En outre, nous faisons beaucoup de publicité autour des oeuvres merveilleuses de l’Institut Pasteur. Pour autant, les médecins coloniaux restent peu nombreux et les conditions sanitaires des populations sous la protection de la France restent très précaires.

Ce faible investissement de notre république sur la scolarisation et sur la santé des populations indigènes n’est-il pas en contradiction avec la politique d’assimilation des territoires à la France?

18 octobre 1907: Pas un sou pour les colonies?

 Colonies françaises en 1891 (Le Monde Illustré). 1. Panorama de Lac-Kaï, poste français de Chine.   2. Le Yun-nan, au quai d'Hanoï  3. Rue de Hanoï inondée   4. Embarcadère de Hanoï

« Pas un sou pour les colonies »: Celles-ci doivent « autofinancer » leur développement grâce à des impôts indirects portants sur les produits locaux. Cette doctrine officielle et soi-disant vertueuse me laisse un goût un peu amer.

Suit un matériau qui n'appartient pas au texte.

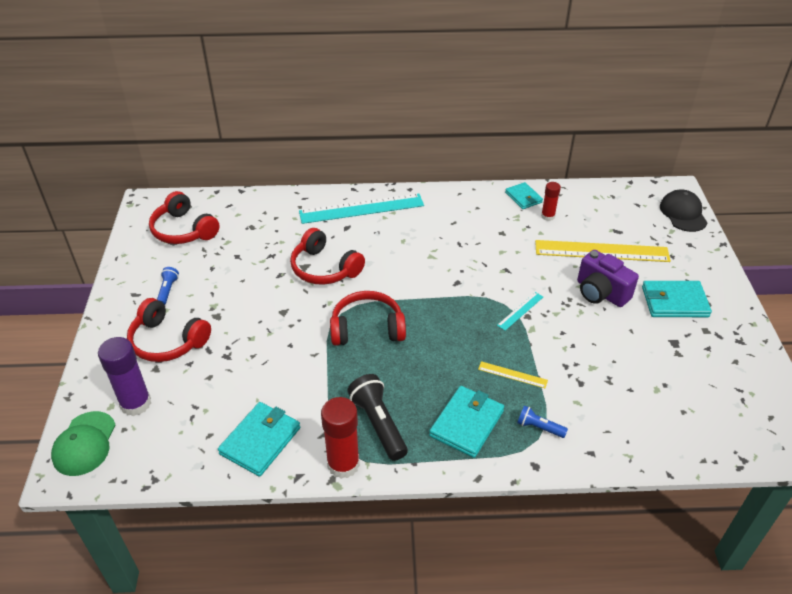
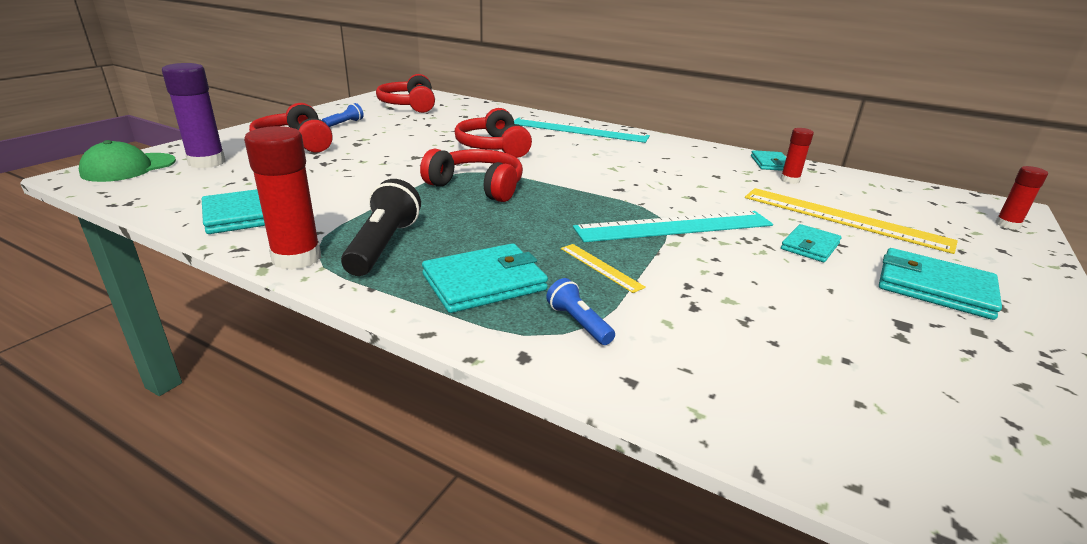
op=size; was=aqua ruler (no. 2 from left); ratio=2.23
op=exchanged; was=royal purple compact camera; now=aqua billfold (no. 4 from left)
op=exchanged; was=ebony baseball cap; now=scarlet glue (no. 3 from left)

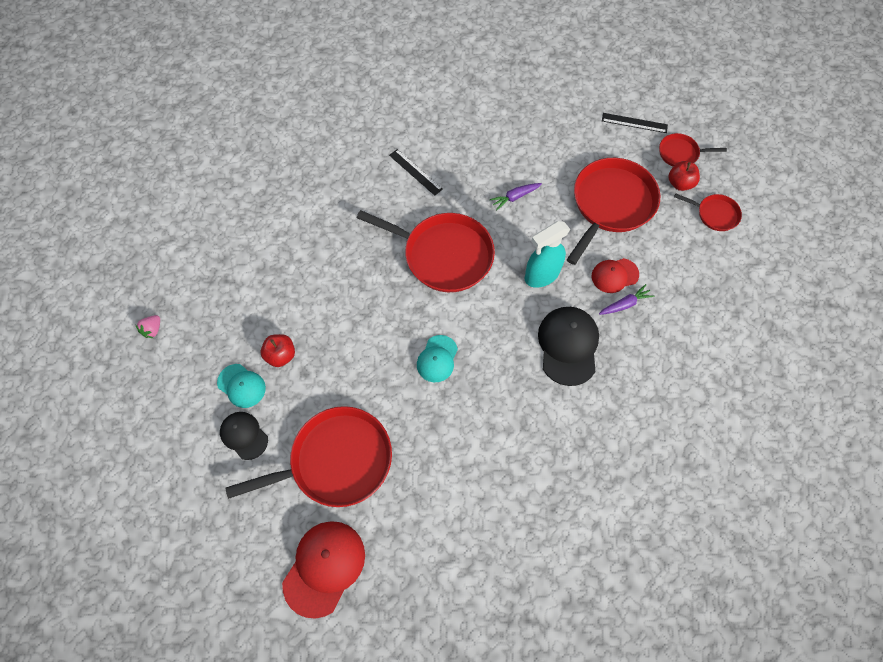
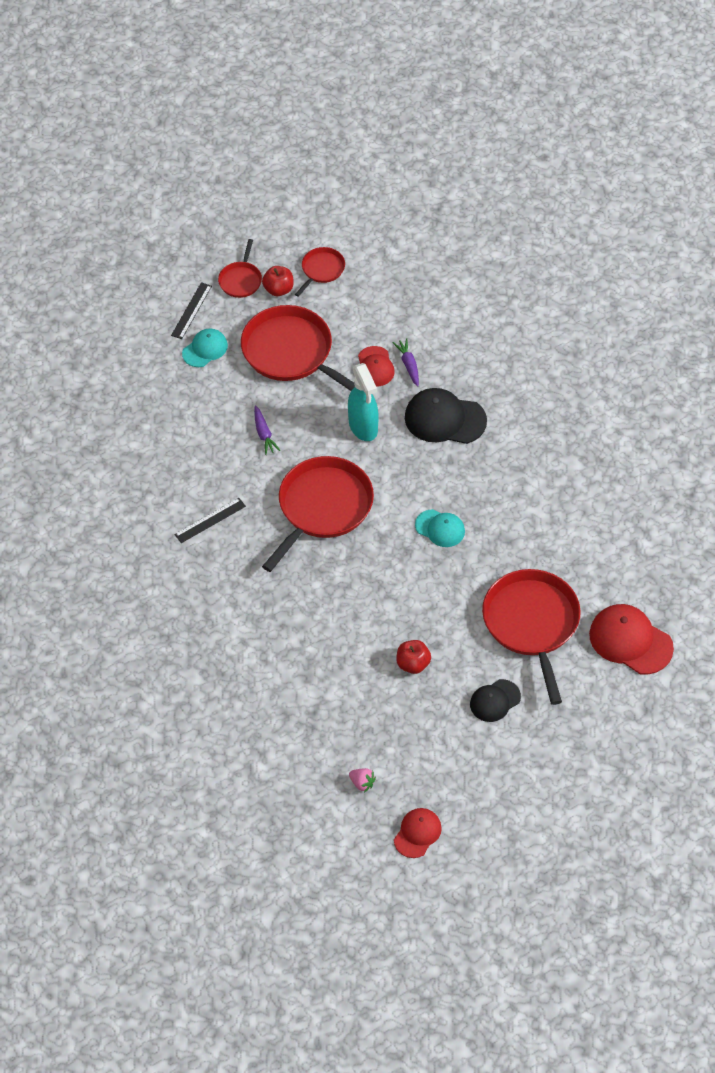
op=relocated; was=aqua baseball cap (no. 1 from left)
op=appeared; now=scarlet baseball cap (no. 2 from left)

Les colonies qui devraient accueillir notre oeuvre civilisatrice sont en fait dirigées par des hommes d’affaire…qui souhaitent faire de l’argent avant tout.

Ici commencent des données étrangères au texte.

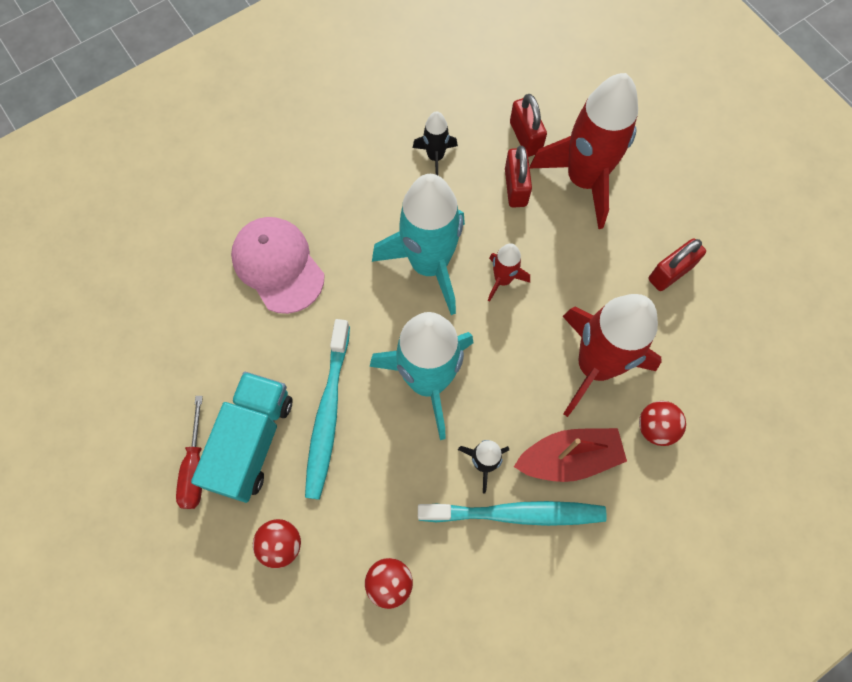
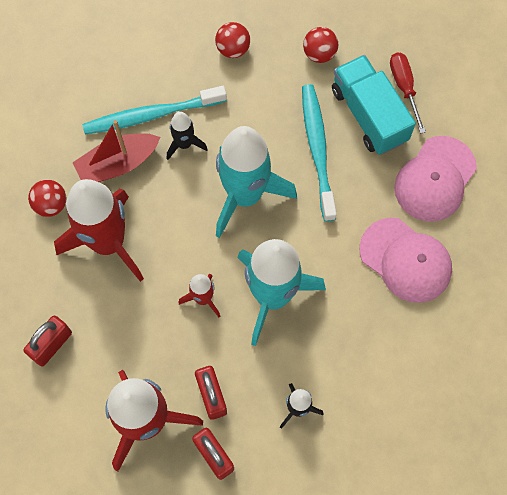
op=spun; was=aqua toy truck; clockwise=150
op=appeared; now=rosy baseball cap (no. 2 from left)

Et ces hommes d’affaire sont parties liées avec le pouvoir politique dont certains représentants investissent là-bas.

Léon Mougeot – le « seigneur Mougeot » l’appelle-t’on en Tunisie – grand propriétaire colonial et ancien ministre de l’agriculture, cohabite avec Albert Sarrault, sous secrétaire d’état et Justin Perchot, à la tête d’une entreprise de travaux publics…

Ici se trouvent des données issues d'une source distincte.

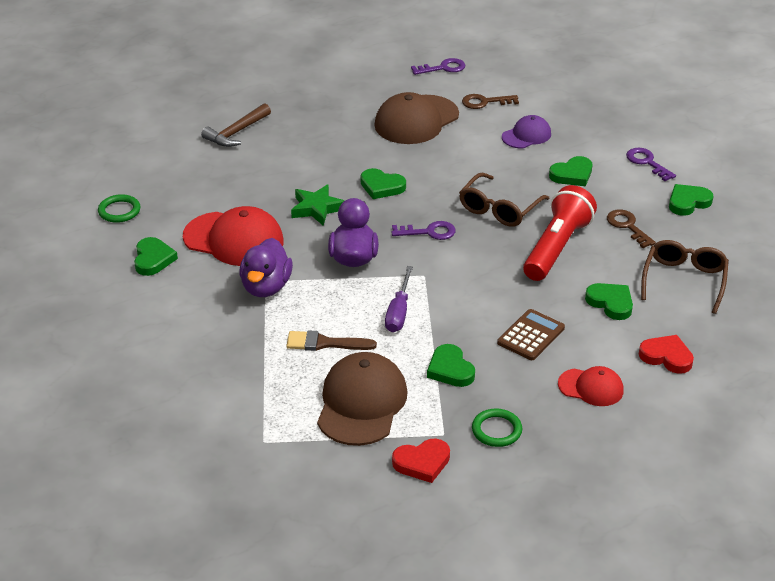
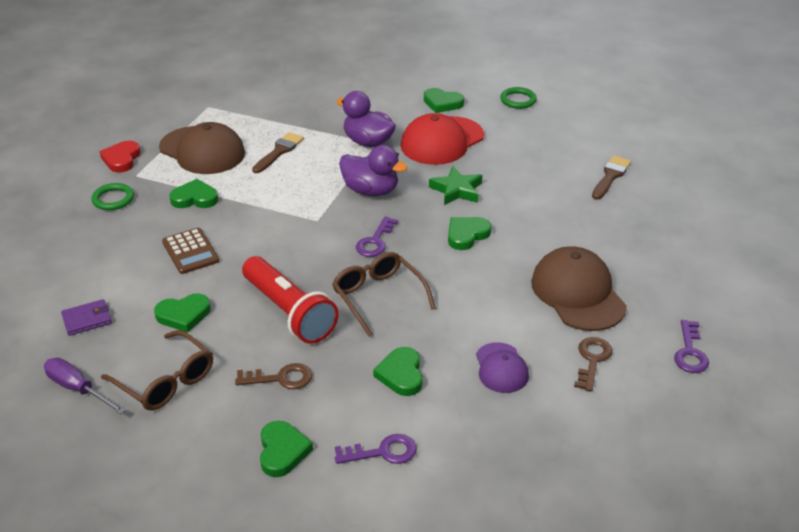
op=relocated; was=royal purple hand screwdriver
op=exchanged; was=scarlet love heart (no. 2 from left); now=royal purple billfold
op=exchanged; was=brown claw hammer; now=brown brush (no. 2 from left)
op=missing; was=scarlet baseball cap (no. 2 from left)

Il n’y a rien de malhonnête là-dedans à ma connaissance…mais nous sommes loin du service public désintéressé.

Tout cela se fait dans « une bienveillante indifférence » (Gaston Doumergue) des parlementaires et de l’opinion publique.

Les populations de ces lointaines contrées qui attendent tant de notre pays y trouveront-elles leur compte?

J’en doute.

16 octobre 1907: Lire le Guide Michelin… à défaut de s’offrir une auto.

 Poster de 1898

Acheter une automobile n’est pas encore à la portée de ma bourse de fonctionnaire (j’économise cependant pour que nous puissions nous offrir un jour cet objet convoité par beaucoup).

En attendant, je me « délecte » à la lecture du Guide Michelin publié et soigneusement mis à jour chaque année depuis 1900.

Vu le nombre de conseils donnés sur le montage et le démontage des pneumatiques, j’ai l’impression que les chauffeurs passent leur temps à crever! De ce point de vue, il vaut mieux attendre avant d’acheter un véhicule; avec le temps et le progrès technique, les pneus gagneront en robustesse.

Certaines citations du livre ne manquent pas de souffle: « Cet ouvrage paraît avec le siècle, il durera autant que lui. L’automobilisme vient de naître, il se développera chaque année et le pneu avec lui, car le pneu est l’organe essentiel sans lequel l’automobilisme ne peut rouler ». Ce lyrisme laisse rêveur.

Le livre nous conseille de jolies routes, des hôtels charmants…Les connaisseurs des différentes régions décrites débattent à perte de vue de la pertinence des jugements (souvent définitifs) du guide.

Pour ma part, j’aimerais voir la tête des aubergistes qui apparaissent un année puis disparaissent l’année suivante du guide…surtout s’ils découvrent que leur principal concurrent a pris leur place!